Gray shows the patient his reluctance in a very acceptable way, first by telling the patient that his reporting of the dream continues the theme of the hour and then telling him that the report of the dream interrupted critical thoughts of his mother. Gray makes sure that his patient is working with him in a conscious way before he mentions continuing with critical thoughts about the mother. This kind of approach is more positive than many interpretations of the reluctance to discover more about one’s aggression and sexual ideas. Such interventions are usually heard as critical. It is necessary to be particularly careful with interventions that show the telling of the dream as expressing reluctance, because when these interventions are heard as too critical, people will report fewer dreams.
References:
Breger, L, Hunter, I. & Lane, R.W. (1971). The Effect of Stress on Dreams. New York: International Universities Press, Inc.
Freud, S. (1895). Studies on Hysteria. The Case of Frau Emmy von N. Standard Edition, 2: 48-105.
—– (1908). Letter to K. Abraham. In A Psycho-Analytic Dialogue: The Letters of Sigmund Freud and Karl Abraham, 1907-1926, H. Abraham & E. Freud, eds. New York: Basic Books, 1965.

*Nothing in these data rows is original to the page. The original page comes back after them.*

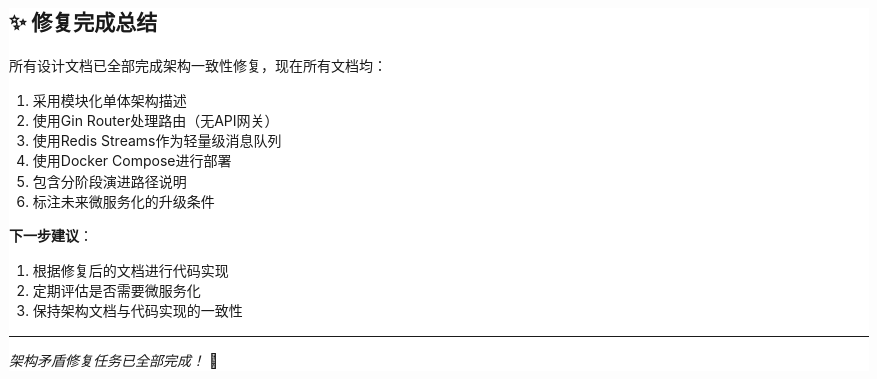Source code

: ## ✨ 修复完成总结

所有设计文档已全部完成架构一致性修复，现在所有文档均：
1. 采用模块化单体架构描述
2. 使用Gin Router处理路由（无API网关）
3. 使用Redis Streams作为轻量级消息队列
4. 使用Docker Compose进行部署
5. 包含分阶段演进路径说明
6. 标注未来微服务化的升级条件

**下一步建议**：
1. 根据修复后的文档进行代码实现
2. 定期评估是否需要微服务化
3. 保持架构文档与代码实现的一致性

---

*架构矛盾修复任务已全部完成！* 🎉
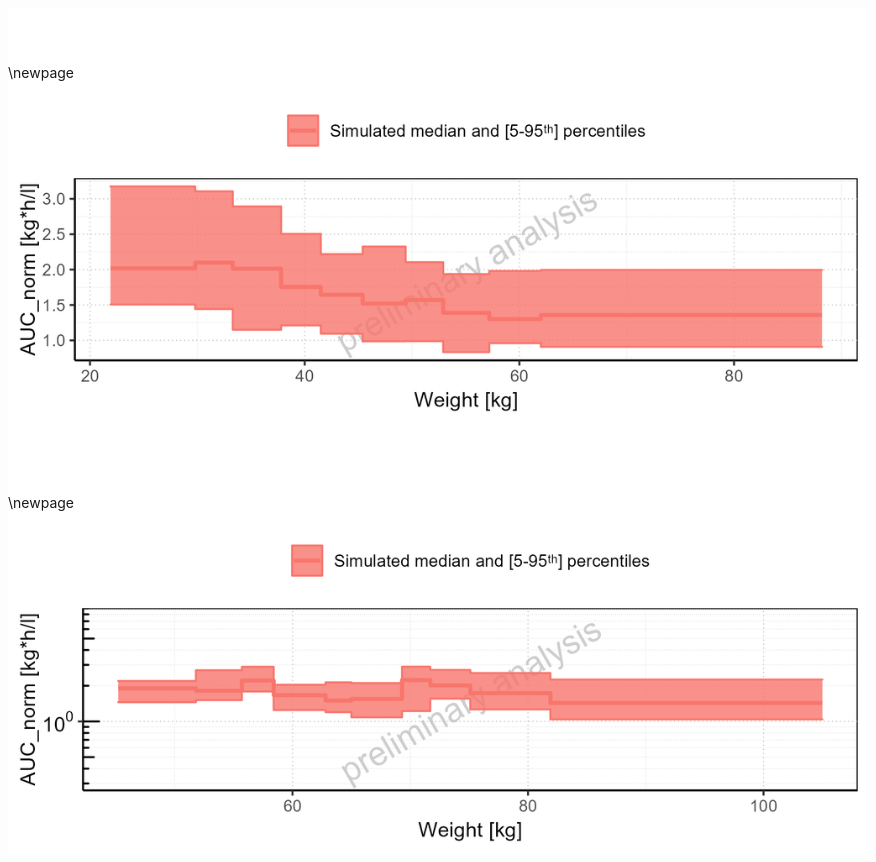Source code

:


<br>
<br>



<a id="figure-2-149"></a>

\newpage
![**Figure 2-149: Weight-dependence of AUC_norm for Filmcoated_tablet_400mg_sd. Profiles are plotted in a logarithmic scale.**](PKAnalysis/155_pk_parameters_Organism_Weight_AUC_tEnd_norm.png)




<br>
<br>



<a id="figure-2-150"></a>

\newpage
![**Figure 2-150: Weight-dependence of AUC_norm for Filmcoated_tablet_400mg_sd. Profiles are plotted in a linear scale.**](PKAnalysis/156_pk_parameters_Organism_Weight_AUC_tEnd_norm_log.png)
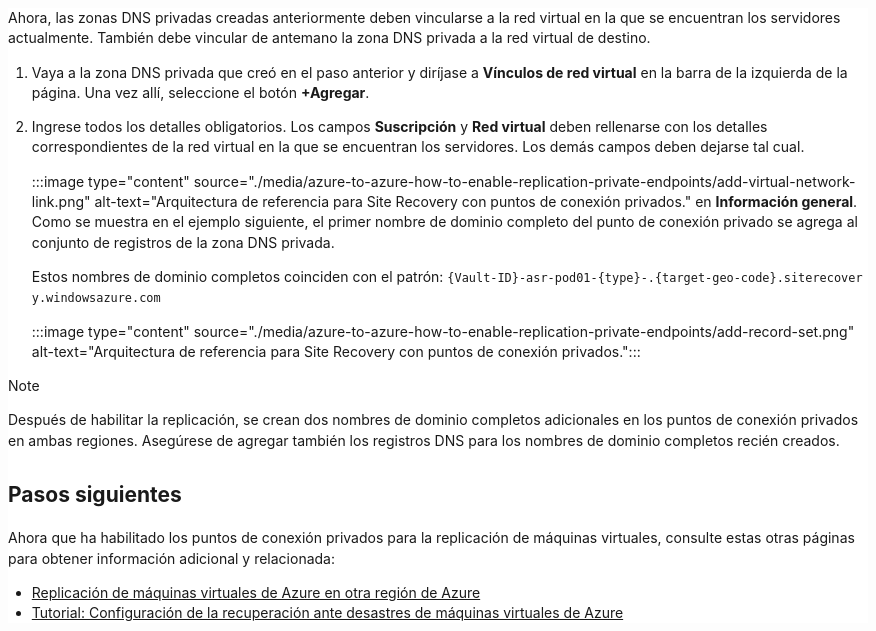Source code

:    Ahora, las zonas DNS privadas creadas anteriormente deben vincularse a la red virtual en la que se encuentran los servidores actualmente. También debe vincular de antemano la zona DNS privada a la red virtual de destino.

   1. Vaya a la zona DNS privada que creó en el paso anterior y diríjase a **Vínculos de red virtual** en la barra de la izquierda de la página. Una vez allí, seleccione el botón **\+Agregar**.

   1. Ingrese todos los detalles obligatorios. Los campos **Suscripción** y **Red virtual** deben rellenarse con los detalles correspondientes de la red virtual en la que se encuentran los servidores. Los demás campos deben dejarse tal cual.

      :::image type="content" source="./media/azure-to-azure-how-to-enable-replication-private-endpoints/add-virtual-network-link.png" alt-text="Arquitectura de referencia para Site Recovery con puntos de conexión privados." en **Información general**. Como se muestra en el ejemplo siguiente, el primer nombre de dominio completo del punto de conexión privado se agrega al conjunto de registros de la zona DNS privada.

      Estos nombres de dominio completos coinciden con el patrón: `{Vault-ID}-asr-pod01-{type}-.{target-geo-code}.siterecovery.windowsazure.com`

      :::image type="content" source="./media/azure-to-azure-how-to-enable-replication-private-endpoints/add-record-set.png" alt-text="Arquitectura de referencia para Site Recovery con puntos de conexión privados.":::

   > [!NOTE]
   > Después de habilitar la replicación, se crean dos nombres de dominio completos adicionales en los puntos de conexión privados en ambas regiones. Asegúrese de agregar también los registros DNS para los nombres de dominio completos recién creados.

## <a name="next-steps"></a>Pasos siguientes

Ahora que ha habilitado los puntos de conexión privados para la replicación de máquinas virtuales, consulte estas otras páginas para obtener información adicional y relacionada:

- [Replicación de máquinas virtuales de Azure en otra región de Azure](./azure-to-azure-how-to-enable-replication.md)
- [Tutorial: Configuración de la recuperación ante desastres de máquinas virtuales de Azure](./azure-to-azure-tutorial-enable-replication.md)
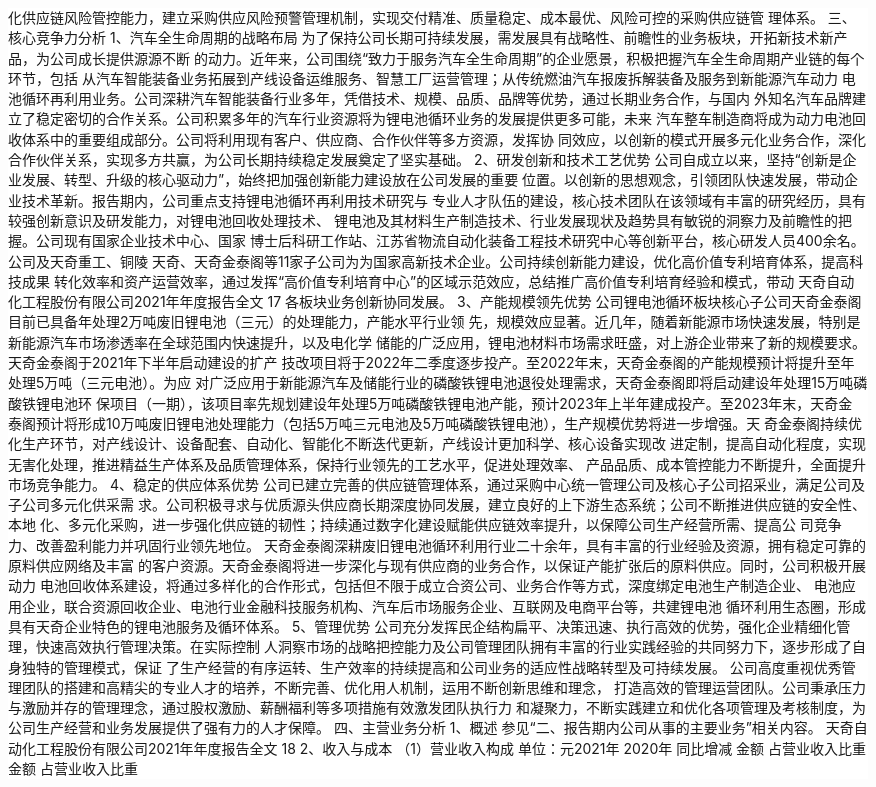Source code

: 化供应链风险管控能力，建立采购供应风险预警管理机制，实现交付精准、质量稳定、成本最优、风险可控的采购供应链管
理体系。
三、核心竞争力分析
1、汽车全生命周期的战略布局
为了保持公司长期可持续发展，需发展具有战略性、前瞻性的业务板块，开拓新技术新产品，为公司成长提供源源不断
的动力。近年来，公司围绕“致力于服务汽车全生命周期”的企业愿景，积极把握汽车全生命周期产业链的每个环节，包括
从汽车智能装备业务拓展到产线设备运维服务、智慧工厂运营管理；从传统燃油汽车报废拆解装备及服务到新能源汽车动力
电池循环再利用业务。公司深耕汽车智能装备行业多年，凭借技术、规模、品质、品牌等优势，通过长期业务合作，与国内
外知名汽车品牌建立了稳定密切的合作关系。公司积累多年的汽车行业资源将为锂电池循环业务的发展提供更多可能，未来
汽车整车制造商将成为动力电池回收体系中的重要组成部分。公司将利用现有客户、供应商、合作伙伴等多方资源，发挥协
同效应，以创新的模式开展多元化业务合作，深化合作伙伴关系，实现多方共赢，为公司长期持续稳定发展奠定了坚实基础。
2、研发创新和技术工艺优势
公司自成立以来，坚持“创新是企业发展、转型、升级的核心驱动力”，始终把加强创新能力建设放在公司发展的重要
位置。以创新的思想观念，引领团队快速发展，带动企业技术革新。报告期内，公司重点支持锂电池循环再利用技术研究与
专业人才队伍的建设，核心技术团队在该领域有丰富的研究经历，具有较强创新意识及研发能力，对锂电池回收处理技术、
锂电池及其材料生产制造技术、行业发展现状及趋势具有敏锐的洞察力及前瞻性的把握。公司现有国家企业技术中心、国家
博士后科研工作站、江苏省物流自动化装备工程技术研究中心等创新平台，核心研发人员400余名。公司及天奇重工、铜陵
天奇、天奇金泰阁等11家子公司为为国家高新技术企业。公司持续创新能力建设，优化高价值专利培育体系，提高科技成果
转化效率和资产运营效率，通过发挥“高价值专利培育中心”的区域示范效应，总结推广高价值专利培育经验和模式，带动
天奇自动化工程股份有限公司2021年年度报告全文
17
各板块业务创新协同发展。
3、产能规模领先优势
公司锂电池循环板块核心子公司天奇金泰阁目前已具备年处理2万吨废旧锂电池（三元）的处理能力，产能水平行业领
先，规模效应显著。近几年，随着新能源市场快速发展，特别是新能源汽车市场渗透率在全球范围内快速提升，以及电化学
储能的广泛应用，锂电池材料市场需求旺盛，对上游企业带来了新的规模要求。天奇金泰阁于2021年下半年启动建设的扩产
技改项目将于2022年二季度逐步投产。至2022年末，天奇金泰阁的产能规模预计将提升至年处理5万吨（三元电池）。为应
对广泛应用于新能源汽车及储能行业的磷酸铁锂电池退役处理需求，天奇金泰阁即将启动建设年处理15万吨磷酸铁锂电池环
保项目（一期），该项目率先规划建设年处理5万吨磷酸铁锂电池产能，预计2023年上半年建成投产。至2023年末，天奇金
泰阁预计将形成10万吨废旧锂电池处理能力（包括5万吨三元电池及5万吨磷酸铁锂电池），生产规模优势将进一步增强。天
奇金泰阁持续优化生产环节，对产线设计、设备配套、自动化、智能化不断迭代更新，产线设计更加科学、核心设备实现改
进定制，提高自动化程度，实现无害化处理，推进精益生产体系及品质管理体系，保持行业领先的工艺水平，促进处理效率、
产品品质、成本管控能力不断提升，全面提升市场竞争能力。
4、稳定的供应体系优势
公司已建立完善的供应链管理体系，通过采购中心统一管理公司及核心子公司招采业，满足公司及子公司多元化供采需
求。公司积极寻求与优质源头供应商长期深度协同发展，建立良好的上下游生态系统；公司不断推进供应链的安全性、本地
化、多元化采购，进一步强化供应链的韧性；持续通过数字化建设赋能供应链效率提升，以保障公司生产经营所需、提高公
司竞争力、改善盈利能力并巩固行业领先地位。
天奇金泰阁深耕废旧锂电池循环利用行业二十余年，具有丰富的行业经验及资源，拥有稳定可靠的原料供应网络及丰富
的客户资源。天奇金泰阁将进一步深化与现有供应商的业务合作，以保证产能扩张后的原料供应。同时，公司积极开展动力
电池回收体系建设，将通过多样化的合作形式，包括但不限于成立合资公司、业务合作等方式，深度绑定电池生产制造企业、
电池应用企业，联合资源回收企业、电池行业金融科技服务机构、汽车后市场服务企业、互联网及电商平台等，共建锂电池
循环利用生态圈，形成具有天奇企业特色的锂电池服务及循环体系。
5、管理优势
公司充分发挥民企结构扁平、决策迅速、执行高效的优势，强化企业精细化管理，快速高效执行管理决策。在实际控制
人洞察市场的战略把控能力及公司管理团队拥有丰富的行业实践经验的共同努力下，逐步形成了自身独特的管理模式，保证
了生产经营的有序运转、生产效率的持续提高和公司业务的适应性战略转型及可持续发展。
公司高度重视优秀管理团队的搭建和高精尖的专业人才的培养，不断完善、优化用人机制，运用不断创新思维和理念，
打造高效的管理运营团队。公司秉承压力与激励并存的管理理念，通过股权激励、薪酬福利等多项措施有效激发团队执行力
和凝聚力，不断实践建立和优化各项管理及考核制度，为公司生产经营和业务发展提供了强有力的人才保障。
四、主营业务分析
1、概述
参见“二、报告期内公司从事的主要业务”相关内容。
天奇自动化工程股份有限公司2021年年度报告全文
18
2、收入与成本
（1）营业收入构成
单位：元2021年
2020年
同比增减
金额
占营业收入比重
金额
占营业收入比重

Gais, S., Plihal, W., Wagner, U., & Born, J. (2000). Early sleep triggers memory for early visual discrimination skills. Nature Neuroscience 3: 1335-1339.
Goldberger, M. 1989). On the analysis of defenses in dreams. Psychoanalytic Quarterly, 58: 396-418.

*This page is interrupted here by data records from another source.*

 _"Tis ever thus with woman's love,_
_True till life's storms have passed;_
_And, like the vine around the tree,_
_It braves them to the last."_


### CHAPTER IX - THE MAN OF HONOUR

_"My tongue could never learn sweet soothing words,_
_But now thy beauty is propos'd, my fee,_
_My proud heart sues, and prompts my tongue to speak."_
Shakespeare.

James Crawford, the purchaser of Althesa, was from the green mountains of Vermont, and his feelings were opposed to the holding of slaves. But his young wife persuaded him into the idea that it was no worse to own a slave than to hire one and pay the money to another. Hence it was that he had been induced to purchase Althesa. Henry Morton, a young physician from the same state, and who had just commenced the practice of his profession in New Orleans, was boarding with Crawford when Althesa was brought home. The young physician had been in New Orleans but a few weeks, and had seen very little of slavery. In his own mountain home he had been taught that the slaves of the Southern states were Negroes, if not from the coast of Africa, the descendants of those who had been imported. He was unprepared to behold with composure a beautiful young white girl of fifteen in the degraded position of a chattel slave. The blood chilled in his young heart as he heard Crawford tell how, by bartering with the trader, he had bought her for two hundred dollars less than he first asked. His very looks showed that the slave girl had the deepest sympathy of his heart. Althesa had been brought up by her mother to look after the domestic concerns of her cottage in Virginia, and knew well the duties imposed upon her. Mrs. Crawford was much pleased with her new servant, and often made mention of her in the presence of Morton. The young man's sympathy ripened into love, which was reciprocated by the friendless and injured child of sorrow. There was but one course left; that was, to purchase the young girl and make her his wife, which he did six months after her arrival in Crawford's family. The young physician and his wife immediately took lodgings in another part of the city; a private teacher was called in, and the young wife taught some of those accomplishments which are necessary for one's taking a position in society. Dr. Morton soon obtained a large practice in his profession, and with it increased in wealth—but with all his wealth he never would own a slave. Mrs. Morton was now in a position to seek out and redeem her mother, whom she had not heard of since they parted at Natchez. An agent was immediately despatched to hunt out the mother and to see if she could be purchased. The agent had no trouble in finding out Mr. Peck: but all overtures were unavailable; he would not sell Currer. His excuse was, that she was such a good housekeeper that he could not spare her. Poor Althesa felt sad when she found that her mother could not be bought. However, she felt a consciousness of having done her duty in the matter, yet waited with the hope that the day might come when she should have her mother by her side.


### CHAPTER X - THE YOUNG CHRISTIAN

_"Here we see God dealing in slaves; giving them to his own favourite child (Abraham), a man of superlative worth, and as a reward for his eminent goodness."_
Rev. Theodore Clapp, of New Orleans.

Gray, P. (1992). Memory as resistance, and the telling of a dream. Journal of the American Psychoanalytic Association, 40: 307-326.
Kohut, H. (1971). The Analysis of the Self. New York: International Universities Press.
Ornstein, P.H. (1987). On self-state dreams in the psychoanalytic treatment process. In A. Rothstein, ed., The Interpretations of Dreams in Clinical Work. Madison, CT: International Universities Press, Inc., pp. 87-104.
Reiser, M. (1997). The art and science of dream interpretation: Isakower revisited. Journal of the American Psychoanalytic Association, 45: 891-905.
Sharpe, E.F. (1937). Dream Analysis. London: Hogarth Press. Reprint, New York: Brunner/Mazel, (1978). Chapter II. Mechanisms of dream formation, pp. 40-65.
Winson, J. (1986). Brain and Psyche. New York: Vintage Books.